🤖 AI Summary
Existing 2D-lifted 3D editing methods suffer from inconsistent multi-view outputs due to the lack of a view-consistent 2D editing model. This paper introduces C3Editor, the first framework to establish a view-consistent 2D editing model for controllable, cross-view consistent, text-driven and interactive 3D content editing. Its core contributions are: (1) a decoupled dual-LoRA architecture, separately optimizing photorealistic view reconstruction and multi-view consistency; (2) synergistic integration of fine-tuned 2D diffusion models, explicit multi-view consistency constraints, and a 2D-to-3D feature lifting strategy; and (3) support for user-guided manual editing. Extensive experiments demonstrate that C3Editor significantly outperforms state-of-the-art methods in both qualitative and quantitative evaluations, achieving substantial improvements in visual consistency across views and geometric fidelity.
📝 Abstract
Existing 2D-lifting-based 3D editing methods often encounter challenges related to inconsistency, stemming from the lack of view-consistent 2D editing models and the difficulty of ensuring consistent editing across multiple views. To address these issues, we propose C3Editor, a controllable and consistent 2D-lifting-based 3D editing framework.

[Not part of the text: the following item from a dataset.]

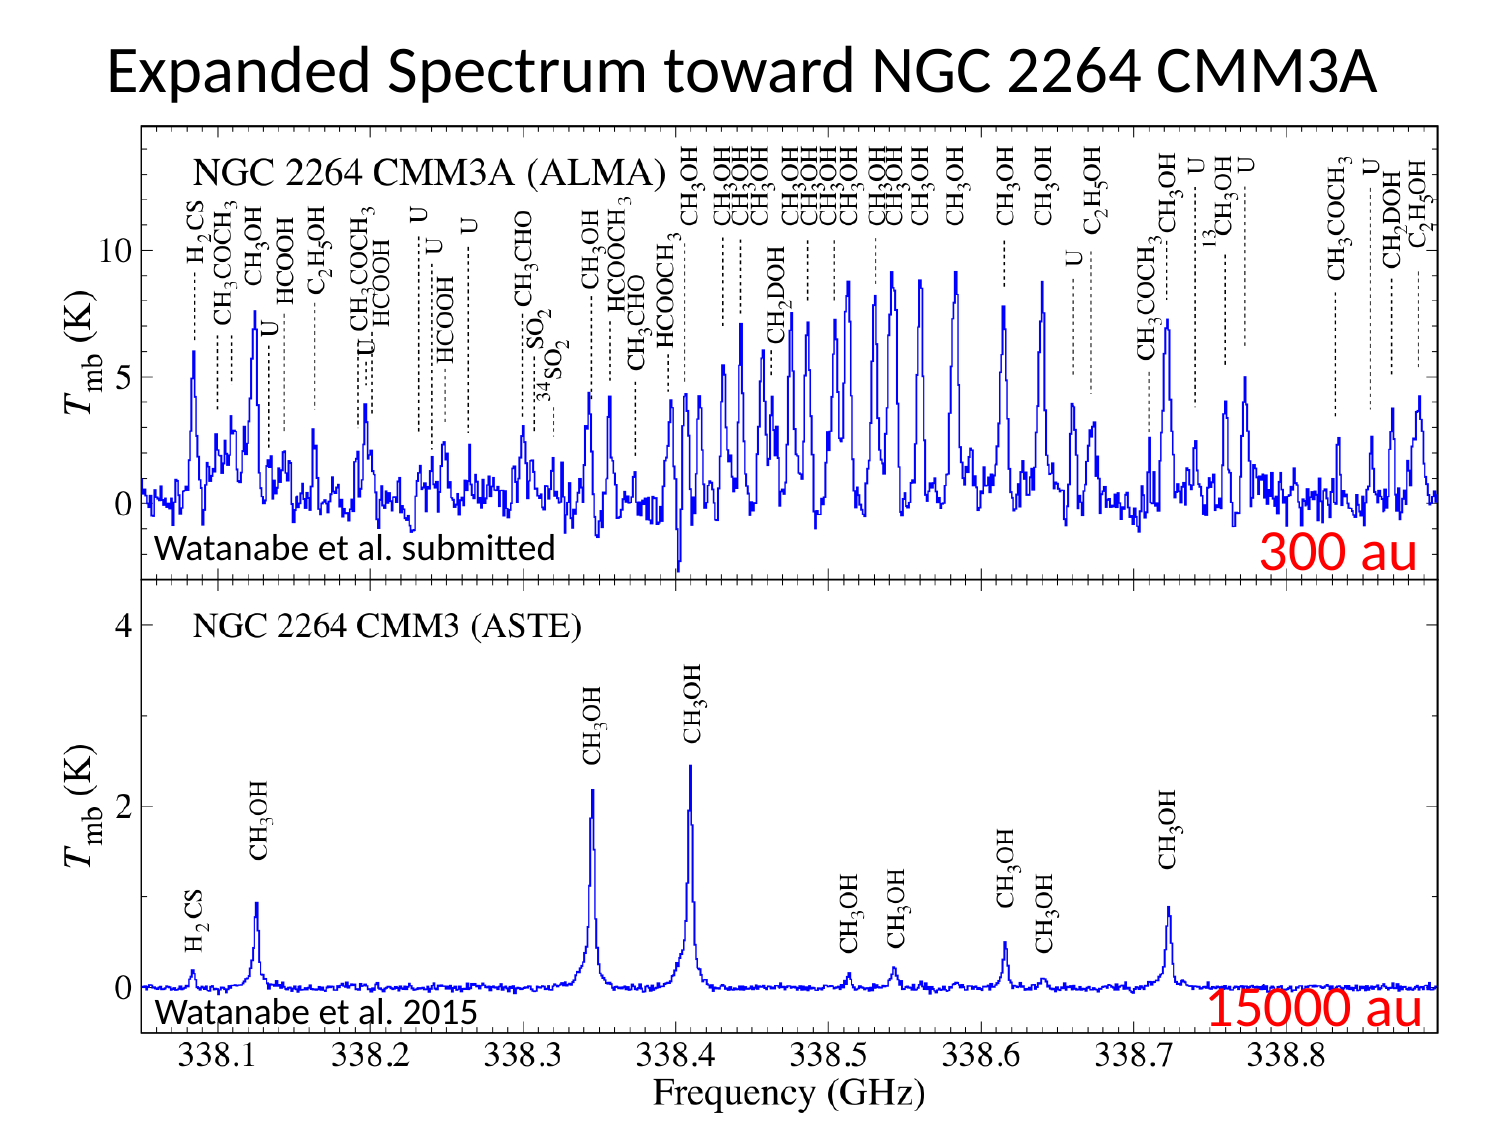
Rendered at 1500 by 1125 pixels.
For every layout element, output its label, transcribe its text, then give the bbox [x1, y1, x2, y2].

picture [52, 116, 1448, 1117]
title Expanded Spectrum toward NGC 2264 CMM3A [75, 15, 1425, 114]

Given an original 3D representation and a text-based editing prompt, our method selectively establishes a view-consistent 2D editing model to achieve superior 3D editing results. The process begins with the controlled selection of a ground truth (GT) view and its corresponding edited image as the optimization target, allowing for user-defined manual edits. Next, we fine-tune the 2D editing model within the GT view and across multiple views to align with the GT-edited image while ensuring multi-view consistency. To meet the distinct requirements of GT view fitting and multi-view consistency, we introduce separate LoRA modules for targeted fine-tuning. Our approach delivers more consistent and controllable 2D and 3D editing results than existing 2D-lifting-based methods, outperforming them in both qualitative and quantitative evaluations.